Les violences physiques peuvent être considérées comme l’ensemble des atteintes physiques au corps de l’autre : taper, frapper, empoigner, coups de pieds, de poing, frapper avec un outil, un ustensile ou un objet quelconque, tirer les cheveux, brûler, lancer de l’eau ou de l’huile bouillante, de l’acide, pincer, cracher, jeter quelqu’un par la fenêtre, séquestrer, faire des gestes violents pour faire peur, fesser, électrocuter, déchirer les vêtements, tenir la tête sous l’eau, mordre, étouffer, casser le bras, les côtes, le nez, étrangler, tirer avec un pistolet, un fusil, poignarder, tuer… Seules les personnes ayant tué se sont retrouvées devant un tribunal, les autres, jamais.

Les violences psychologiques regroupent celles portant (ou essayant de porter) atteinte à l’intégrité psychique ou mentale de l’autre : son estime de soi, sa confiance en soi, son identité personnelle… A savoir : insulter, énoncer des remarques vexantes ou des critiques non fondées, critiquer de fa« on permanente les pensées ou actes de l’autre, se présenter comme celui [celle] qui détient toujours “ la vérité ”, qui sait tout, inférioriser l’autre, lui dicter son comportement, ses lectures, ses ami-e-s, refuser d’exprimer ses émotions et obliger l’autre à exprimer ses angoisses, ses peurs, ses tristesses, essayer de faire passer l’autre pour folle [fou], menacer d’être violent, intimider, menacer de représailles, de viol (par les copains), de mort, utiliser le chantage, faire pression en utilisant l’affection ou les enfants, la destruction permanente, la dénégation de l’autre, créer un enfer relationnel, le chantage au suicide en culpabilisant l’autre, menacer de partir ou de renvoyer sa femme au pays (pour les immigré-e-s), forcer l’autre à des actions vécues comme dégradantes (manger des cigarettes, lécher le plancher…), contrôler sans cesse l’autre, s’arranger pour que l’autre vous prenne en pitié et cède, se moquer sans cesse, nier le travail domestique effectué par sa compagne, insulter et dévaloriser le genre féminin (“ toutes des salopes ou des putains ”)…

Les violences verbales relèvent plus du ton, du débit de parole et des cris que du contenu des paroles elles-mêmes. On peut y trouver : cris qui stressent toute la famille, ton brusque et autoritaire pour demander un service, injonction pour que l’autre obéisse tout de suite, faire pression sans cesse en montrant son impatience, interrompre l’autre constamment en lui reprochant de parler, ou faire grief de ses silences en l’obligeant à parler, changer le sujet de conversation fréquemment, vouloir diriger la conversation sur ses seuls centres d’intérêts, ne pas écouter l’autre, ne pas lui répondre…

Les violences dites sexuelles ou sexuées posent un problème de définition, car parler de violences sexuelles revient à prendre parti pour le violeur. Car s’il est clair que le viol fait partie de la sexualité du violeur, il ne fait pas du tout partie de la sexualité de la femme violée, et donc parler de violences sexuelles et non sexuées biaise déjà le problème. On peut cependant y mettre tous les rapports qualifiés par l’homme de sexuels, provoqués par contrainte ou par menace : forcer l’autre à se prostituer, violer l’autre en public ou en privé, la battre sur ses organes génitaux, lui brûler les organes génitaux (8), essayer avec sa partenaire et contre son avis, de copier des scènes pornographiques, quitte à la battre ensuite parce que “ c’est une salope ”, exprimer des violences sexistes sur le corps et la sexualité des femmes…

Les violences contre les animaux ou les objets ne signifient pas mettre sur le même plan animaux et objets, mais simplement parler de violences sur des choses, des individus ou des animaux à qui l’autre porte une valeur affective.

**À faire:** Recopiez le passage de l'extrait sur les formes de violence qui s'ouvre sur les mots contenant « Les violences contre » et se clôt sur « une valeur affective. », en changeant « porte » en « attache ».

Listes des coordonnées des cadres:
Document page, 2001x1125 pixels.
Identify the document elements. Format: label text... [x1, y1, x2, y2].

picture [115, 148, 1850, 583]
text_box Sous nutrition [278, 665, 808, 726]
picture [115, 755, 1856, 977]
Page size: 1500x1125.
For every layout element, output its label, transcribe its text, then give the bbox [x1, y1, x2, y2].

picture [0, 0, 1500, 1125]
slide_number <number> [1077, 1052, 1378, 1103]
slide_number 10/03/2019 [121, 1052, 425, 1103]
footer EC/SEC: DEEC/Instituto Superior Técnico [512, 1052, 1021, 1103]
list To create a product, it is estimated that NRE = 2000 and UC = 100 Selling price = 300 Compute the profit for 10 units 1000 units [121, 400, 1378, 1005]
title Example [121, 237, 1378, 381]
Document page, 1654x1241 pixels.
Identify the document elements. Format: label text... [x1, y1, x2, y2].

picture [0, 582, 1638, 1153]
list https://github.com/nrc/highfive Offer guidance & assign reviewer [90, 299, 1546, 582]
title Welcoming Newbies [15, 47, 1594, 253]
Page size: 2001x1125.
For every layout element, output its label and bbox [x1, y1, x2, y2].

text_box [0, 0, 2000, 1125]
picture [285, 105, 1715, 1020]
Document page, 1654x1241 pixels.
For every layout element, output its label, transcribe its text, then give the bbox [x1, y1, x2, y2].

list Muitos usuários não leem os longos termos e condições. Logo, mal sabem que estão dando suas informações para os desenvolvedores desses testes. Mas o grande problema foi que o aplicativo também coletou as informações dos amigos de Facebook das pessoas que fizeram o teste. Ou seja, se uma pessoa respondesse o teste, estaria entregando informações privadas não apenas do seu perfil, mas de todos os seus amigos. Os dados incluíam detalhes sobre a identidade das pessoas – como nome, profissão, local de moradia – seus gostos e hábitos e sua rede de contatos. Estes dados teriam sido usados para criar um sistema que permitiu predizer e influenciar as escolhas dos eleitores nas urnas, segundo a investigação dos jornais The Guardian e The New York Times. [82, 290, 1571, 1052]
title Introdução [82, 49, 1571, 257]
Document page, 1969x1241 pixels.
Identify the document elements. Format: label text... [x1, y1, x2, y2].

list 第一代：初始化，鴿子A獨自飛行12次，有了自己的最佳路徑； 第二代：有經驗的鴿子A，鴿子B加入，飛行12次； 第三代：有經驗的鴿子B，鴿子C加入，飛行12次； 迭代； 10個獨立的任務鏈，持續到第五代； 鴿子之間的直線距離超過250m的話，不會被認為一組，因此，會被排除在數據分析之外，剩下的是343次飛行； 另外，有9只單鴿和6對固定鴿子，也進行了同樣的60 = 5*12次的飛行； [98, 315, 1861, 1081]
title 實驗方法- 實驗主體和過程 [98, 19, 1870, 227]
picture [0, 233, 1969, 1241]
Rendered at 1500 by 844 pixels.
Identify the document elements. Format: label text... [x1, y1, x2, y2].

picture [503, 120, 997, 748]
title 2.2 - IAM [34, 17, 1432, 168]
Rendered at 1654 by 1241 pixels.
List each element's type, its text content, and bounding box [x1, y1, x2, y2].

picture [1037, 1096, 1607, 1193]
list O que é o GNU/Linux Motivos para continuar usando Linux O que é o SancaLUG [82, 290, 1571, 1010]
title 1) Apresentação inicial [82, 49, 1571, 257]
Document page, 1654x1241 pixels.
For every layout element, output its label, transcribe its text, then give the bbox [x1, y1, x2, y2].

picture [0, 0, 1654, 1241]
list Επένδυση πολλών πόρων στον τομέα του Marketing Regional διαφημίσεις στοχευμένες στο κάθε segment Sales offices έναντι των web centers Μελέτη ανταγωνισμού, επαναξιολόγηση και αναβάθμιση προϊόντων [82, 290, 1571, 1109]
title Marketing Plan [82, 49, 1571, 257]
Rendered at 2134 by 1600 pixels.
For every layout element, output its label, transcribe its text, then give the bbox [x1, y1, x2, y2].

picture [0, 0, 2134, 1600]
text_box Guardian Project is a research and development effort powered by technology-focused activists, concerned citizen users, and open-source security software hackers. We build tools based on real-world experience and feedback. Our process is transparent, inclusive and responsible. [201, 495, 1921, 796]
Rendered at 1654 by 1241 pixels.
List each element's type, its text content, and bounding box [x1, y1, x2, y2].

**Réponse complète:**
Les violences contre les animaux ou les objets ne signifient pas mettre sur le même plan animaux et objets, mais simplement parler de violences sur des choses, des individus ou des animaux à qui l’autre attache une valeur affective.